Changing drivers was necessary not because Albon is a lost cause but because it’s vital for Red Bull to work out if he was really the problem. After all, he ended up replicating Gasly’s struggles before him. That may well be because neither driver had the right combination of experience, opportunity and mentality to cut it at that level – but Red Bull desperately needs to make sure.
Kudos to the team for showing the pragmatism to stop promoting its own drivers just for the sake of it
Albon is very quick when he has confidence in the car and is responsible for some overtaking highlights during his Red Bull stint. He is a driver that, in certain moments, could absolutely be what Red Bull needed. His problem was he couldn’t seem to achieve it on his own. His performance peaks this year came when race circumstances shifted in his favour – his high points in the Austrian and Bahrain GPs were, after all, assisted by the safety car.
Discovering whether another driver can perform at a higher level than that or whether Red Bull is weighted too extremely towards Verstappen is therefore a fascinating test case. Perez is a proven, experienced, race-winning driver who will firmly answer that. And that’s an important and intriguing proposition because whatever the answer, it will provoke further scrutiny.
If Perez does fulfil the ‘Valtteri Bottas’ role at Red Bull, then while the different circumstances of his arrival vs Albon’s will needed to be taken into consideration, it will underline that Albon was simply not good enough in his situation. And that should also force Red Bull to confront the problems of its young driver programme, because if Albon’s that far off then Red Bull should never have let itself get to a point where it had to call on a driver like him for its second car.
But if Perez doesn’t get close to Verstappen then the questions Red Bull must answer will roll in thick and fast.
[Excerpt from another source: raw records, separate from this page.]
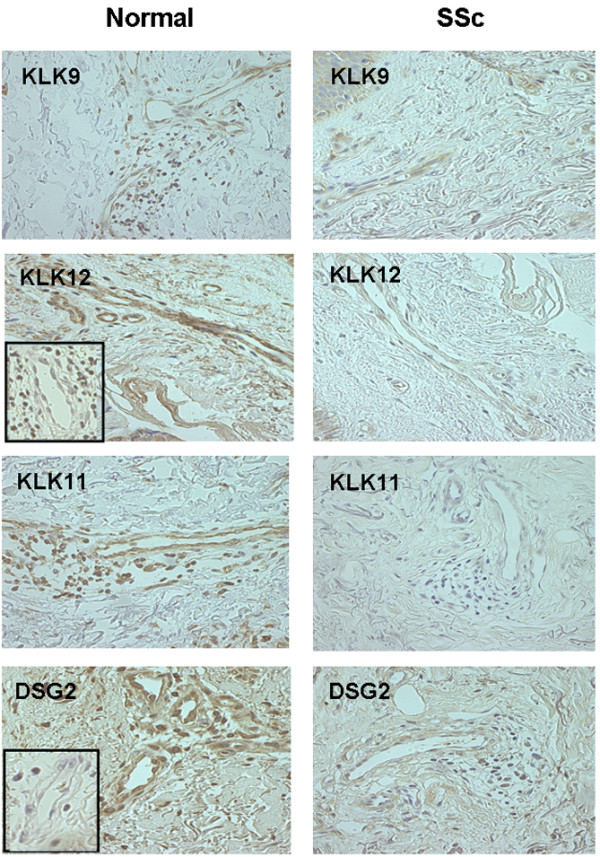
Immunohistochemical evidence of differential expression of tissue kallikrein (KLK)9, KLK11, KLK12, and DSG2 in microvascular endothelial cells (MVECs) from normal subjects and patients with systemic sclerosis (SSc). Each panel is representative of the pattern of immune staining with each antibody obtained for the six normal and six SSc patients subjected to skin biopsies from which MVECs were prepared. The inset in the micrograph of KLK12 shows negative staining using isotype control rabbit IgG (the isotype used for KLK9 and KLK12), while that shown in the micrograph of DSG shows negative staining for mouse IgG (the isotype used for KLK11 and DSG). Original magnification, 200×.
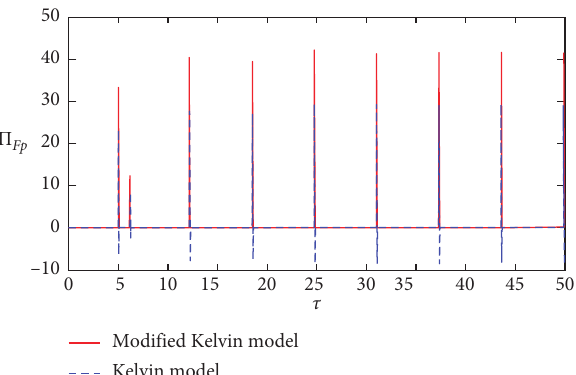
Figure 6: The pounding force histories of two inelastic SDOF structures under parameter set 1 using improved Kelvin model and Kelvin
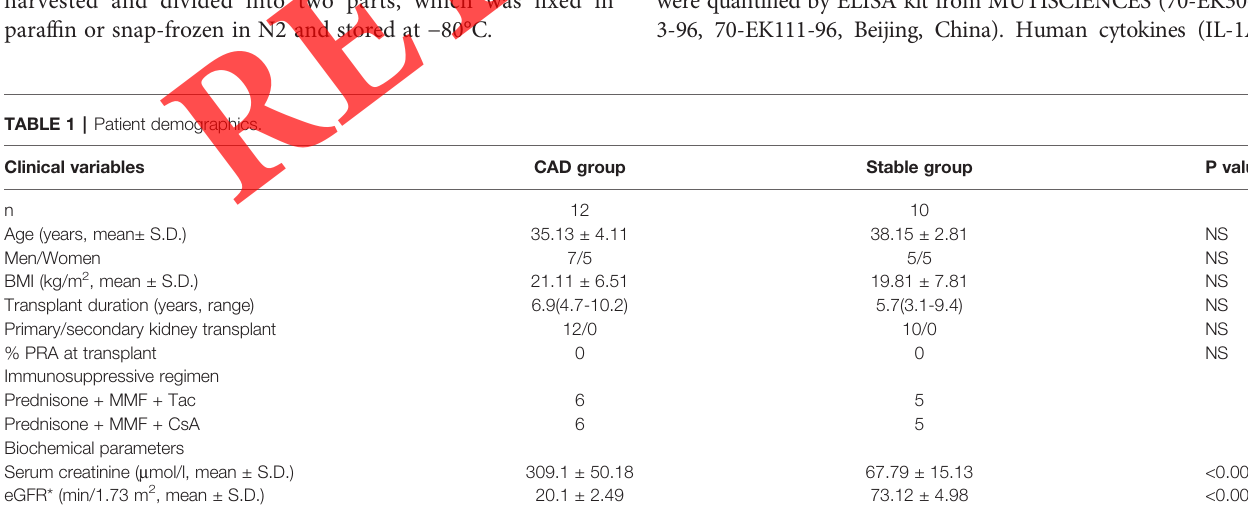
TABLE 1 | Patient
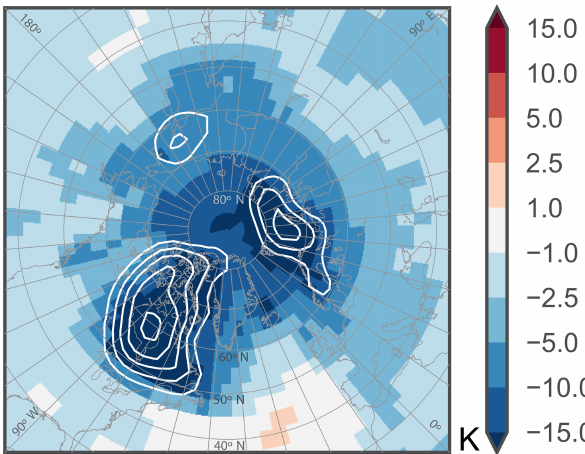
Figure 3. Temperature difference between the pre-surge phase and a preindustrial experiment, overlay: topography increase from preindustrial to pre-surge glacial state (mostly ice sheets) as seen by ECHAM5 at multiples of 500m. For a definition of the pre-surge phase see Fig. 1 and Sect. 2.3. Polar stereographic projection with grid lines at multiples of 10 ◦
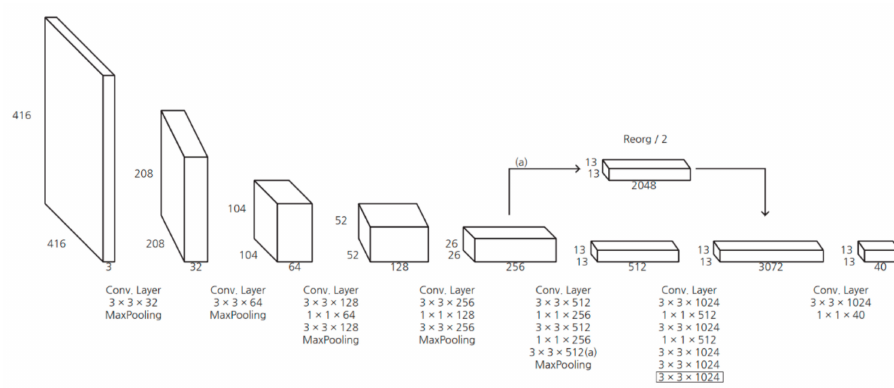
Figure 6. The architecture of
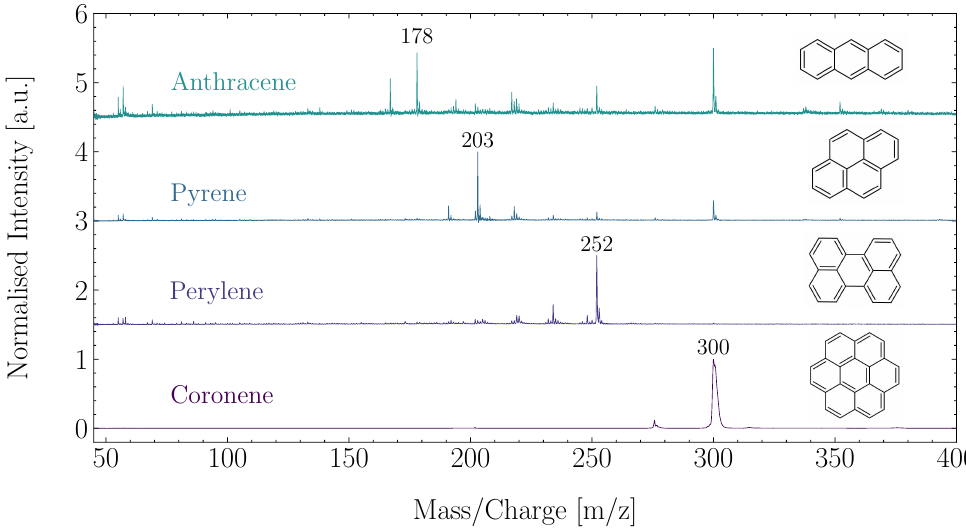
Figure 3. Measurement of four representative PAHs with ORIGIN, measured at a laser pulse energy of 4 µ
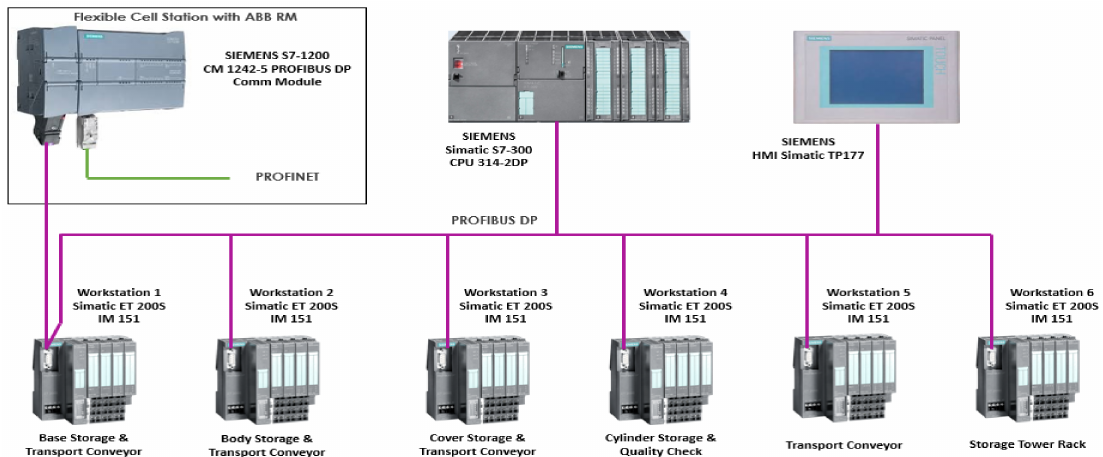
Figure 12. PLC hardware structure of the Mechatronics line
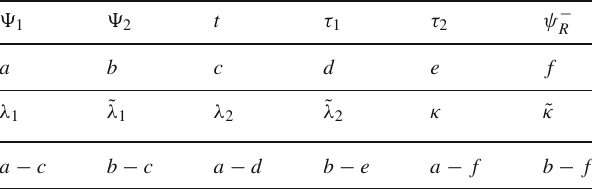
Table 1 Spurionic U ( 1 ) assignment for the couplings and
Is Verstappen unmatchable to a degree that even being two or three tenths off him is impossible? If so, how flawed is Red Bull’s package that even a driver that outrageously quick can’t fight for the title? If not, how flawed is Red Bull’s package that only a driver of Verstappen’s calibre – or with his particular driving style – can get that kind of speed out of it?
Whatever happens with Perez, Red Bull has some fundamental realities to address. Kudos to the team for showing the pragmatism to stop promoting its own drivers just for the sake of it. But it must get to the bottom of why those drivers either haven’t been good enough, or never stood a chance against Verstappen.